The legislation also expands access to addiction treatment. One measure increases the maximum time an individual incapacitated by drugs or alcohol can spend in a treatment facility for detoxification services from 48 to 72 hours and requires those facilities to take more steps to ensure patients are connected with treatment after they detox (A.10725). It also requires insurers to provide five days of coverage for withdrawal treatment and eliminates the need for prior authorization by managed care companies for drugs used to treat opioid dependence.
In addition, the Office of Alcoholism and Substance Abuse Services (OASAS) will extend the heroin and opioid addiction wraparound services program for an additional two years and identify best practices for these services.
Another piece of legislation will allow social workers and certain other licensed professionals to administer Narcan – a drug used to counteract an opioid overdose – in an emergency (A.10726). It would also require the state to issue quarterly reports on overdoses and Narcan use by county, and require hospitals to implement discharge planning for patients who abuse drugs or are prone to drug addiction.
“These measures – along with increased funding provided in this year’s budget to fight this addiction crisis – will help provide life-saving prevention, treatment and recovery services for our local communities,” Santabarbara said.

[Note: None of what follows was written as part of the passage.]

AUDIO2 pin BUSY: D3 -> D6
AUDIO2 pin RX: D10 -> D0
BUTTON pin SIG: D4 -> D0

This year’s budget also included $25 million in new funding for the Office of Alcoholism and Substance Abuse Services to implement a Heroin and Opiate Treatment Prevention Package and an additional $2 million to support Substance Abuse Prevention and Intervention Specialists in order to continue providing programming in schools. There is also $1 million allocated to the Department of Environmental Conservation to conduct drug collection programs.